A recent report says that jobs, young people and foreign-language speakers are moving to large urban areas but this trend is not taken into account at the national level

17.11.2022 5.15Updated: 17.11.2022 12.01

The proportional significance of the six largest cities and their metropolitan areas increases as their population, number of jobs, supply of labour and positive net migration increase, a report on the need for labour ordered by the six largest cities reveals. This trend differs from the rest of the country, so the role of the six largest cities in safeguarding the well-being of all of Finland becomes stronger. At present, however, this role is not being adequately supported at the national level.

Today, the six largest cities in Finland published a report on the need for labour, ordered from the consultancy firm MDI.

Segregation in the supply and availability of labour is deepening

The key finding of the report is intense consolidation of jobs and labour in the six largest cities and metropolitan areas. Whereas the number of jobs in critical industries in the six largest metropolitan areas increased by 50,000 in the 2010s, in the rest of the country jobs in these sectors decreased by 14,000. The report specified as critical sectors those with the greatest shortage of jobs, i.e. industry, construction, the social and healthcare sector, education and training, ICT, and the accommodation and restaurant sector. Despite this trend, provinces in the six largest cities had fewer starting positions in these branches than their share of the population and trend in jobs would require. This disparity was especially pronounced in the social and healthcare sector. For the future of all of Finland, it is important that the segregation of the labour market is recognised and that the special features of cities and the growth they generate are enhanced. Finland cannot afford to undermine its positive growth on grounds related to regional policy.

“The trend in jobs has not been manifested in how resources on educational policy have been divided, which indicates inefficient use of education resources in relation to the needs of the labour market. It is clear that the number of students admitted to universities and vocational training in growth centres must be increased permanently in the next government term. Cities must also use all means possible for meeting the needs of working life. The procedure for authorisations to provide vocational training must be pared down, because at present this is not necessarily permitted in sectors with a shortage of labour”, says Juhana Vartiainen, the mayor of Helsinki.

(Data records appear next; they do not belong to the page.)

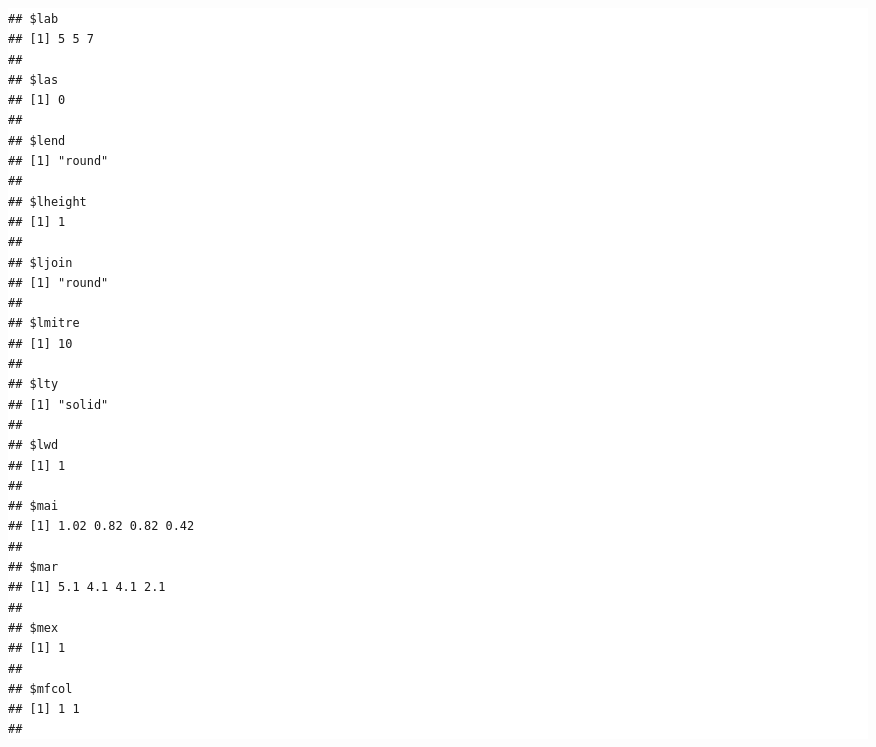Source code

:     ## $lab
    ## [1] 5 5 7
    ## 
    ## $las
    ## [1] 0
    ## 
    ## $lend
    ## [1] "round"
    ## 
    ## $lheight
    ## [1] 1
    ## 
    ## $ljoin
    ## [1] "round"
    ## 
    ## $lmitre
    ## [1] 10
    ## 
    ## $lty
    ## [1] "solid"
    ## 
    ## $lwd
    ## [1] 1
    ## 
    ## $mai
    ## [1] 1.02 0.82 0.82 0.42
    ## 
    ## $mar
    ## [1] 5.1 4.1 4.1 2.1
    ## 
    ## $mex
    ## [1] 1
    ## 
    ## $mfcol
    ## [1] 1 1
    ##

Work-based immigration is key in improving availability of labour

The report draws a picture of an increasingly diversified Finland. The number of foreign-language speaking inhabitants doubled in the whole country in the 2010s, and a forecast suggests it will double further in 2022–2040. The growing foreign-language population will mostly live in the large metropolitan areas. Immigration specifically is crucial in terms of the future need for labour, because growth of the working-age population is based exclusively on foreign-language speakers. Without foreign-language speaking people moving to cities, the whole country’s labour structure threatens to collapse; in the upcoming government term it is necessary to invest in services for foreign-language speakers and to comprehensively consider this group’s special needs in large cities, in particular.

“We must now, at the latest, realise that we need to attract international experts who will live here permanently and do work that supports their integration. This is why the resources for this work must also be permanent, not at risk of being cut off every year in the worst case scenario. We must also improve Finnish society’s attractiveness and ability to accept new arrivals. For this reason, taking the matriculation examination in English must be possible because it enables students to complete their whole education path in English”, says Anna-Kaisa Ikonen, the mayor of Tampere.

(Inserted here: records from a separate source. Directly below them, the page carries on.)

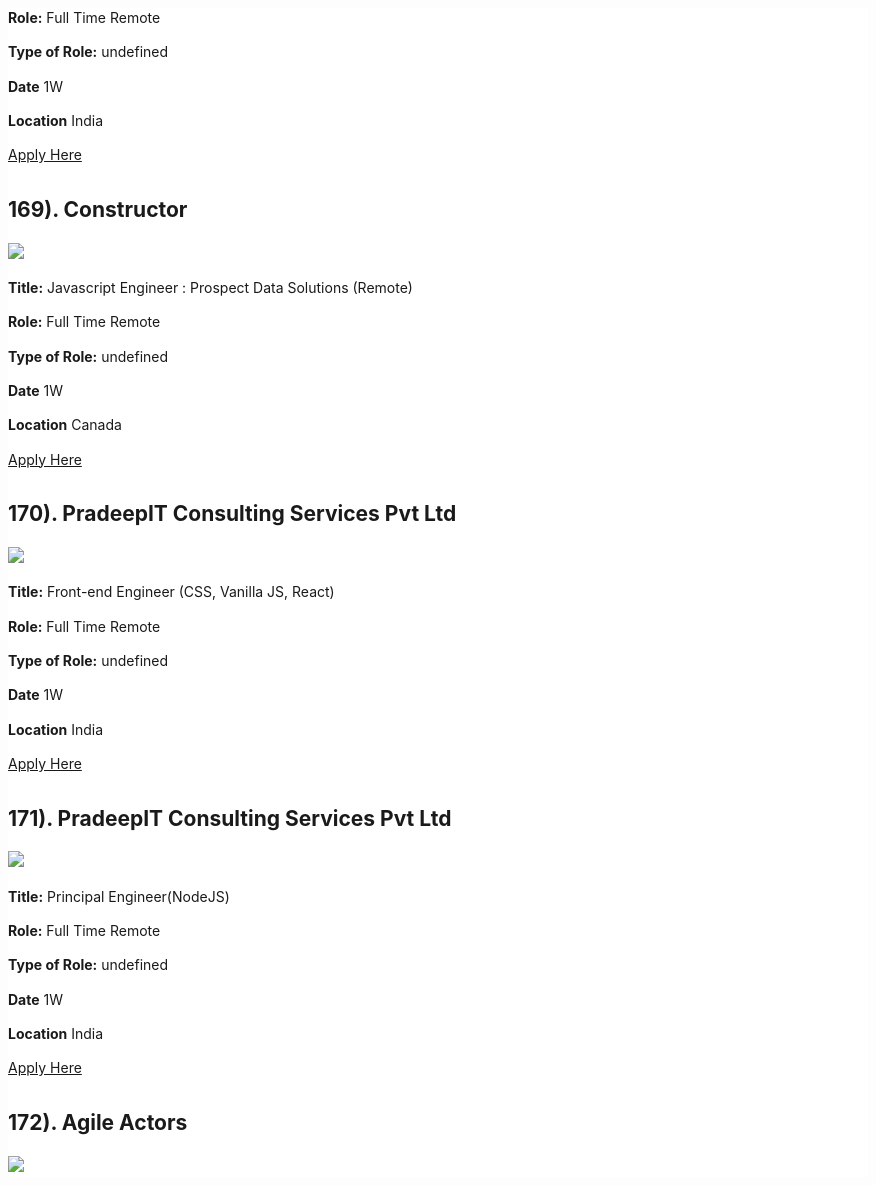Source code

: **Role:** Full Time Remote

**Type of Role:** undefined

**Date** 1W

**Location** India

[Apply Here](https://javascript.jobs/job/senior-2d-javascript-game-developer-6-yearsremote)

## 169). Constructor
![](https://javascript.jobs/storage/images/company/6714ed5ee59b1.jpg "")

**Title:** Javascript Engineer : Prospect Data Solutions (Remote)

**Role:** Full Time Remote

**Type of Role:** undefined

**Date** 1W

**Location** Canada

[Apply Here](https://javascript.jobs/job/javascript-engineer-prospect-data-solutions-remote)

## 170). PradeepIT Consulting Services Pvt Ltd
![](https://javascript.jobs/backend/image/default.png "")

**Title:** Front-end Engineer (CSS, Vanilla JS, React)

**Role:** Full Time Remote

**Type of Role:** undefined

**Date** 1W

**Location** India

[Apply Here](https://javascript.jobs/job/front-end-engineer-css-vanilla-js-react)

## 171). PradeepIT Consulting Services Pvt Ltd
![](https://javascript.jobs/backend/image/default.png "")

**Title:** Principal Engineer(NodeJS)

**Role:** Full Time Remote

**Type of Role:** undefined

**Date** 1W

**Location** India

[Apply Here](https://javascript.jobs/job/principal-engineernodejs)

## 172). Agile Actors
![](https://javascript.jobs/storage/images/company/6714ed0d62082.jpg "")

The importance of work-based immigration is also underscored by the pressure of retirement. Critical sectors in the six largest cities employ approximately 84,000 people who will retire by 2030. The most intense retirement pressure is in education and training and in social and healthcare services.

“Now we need all means possible to accelerate and facilitate immigrants’ access to working life. At present, it takes too long to recognise education obtained abroad and to register the right of professionals, such as social and healthcare personnel, to practise their profession. Work permits must also be processed more quickly in the future”, says Ritva Viljanen, the mayor of Vantaa.

Background information about the report

The six largest cities ordered a report from the consulting firm MDI on the need for labour in the six largest cities and metropolitan areas now and in the near future. The report published today looks at the need for labour and focuses on sectors with a shortage of labour that are critical for the cities, i.e. industry, construction, the social and health care sector, education and training, ICT, and the accommodation and restaurant sector. The report also reviews the general labour trend and takes account of forecasts for the number of foreign-language experts.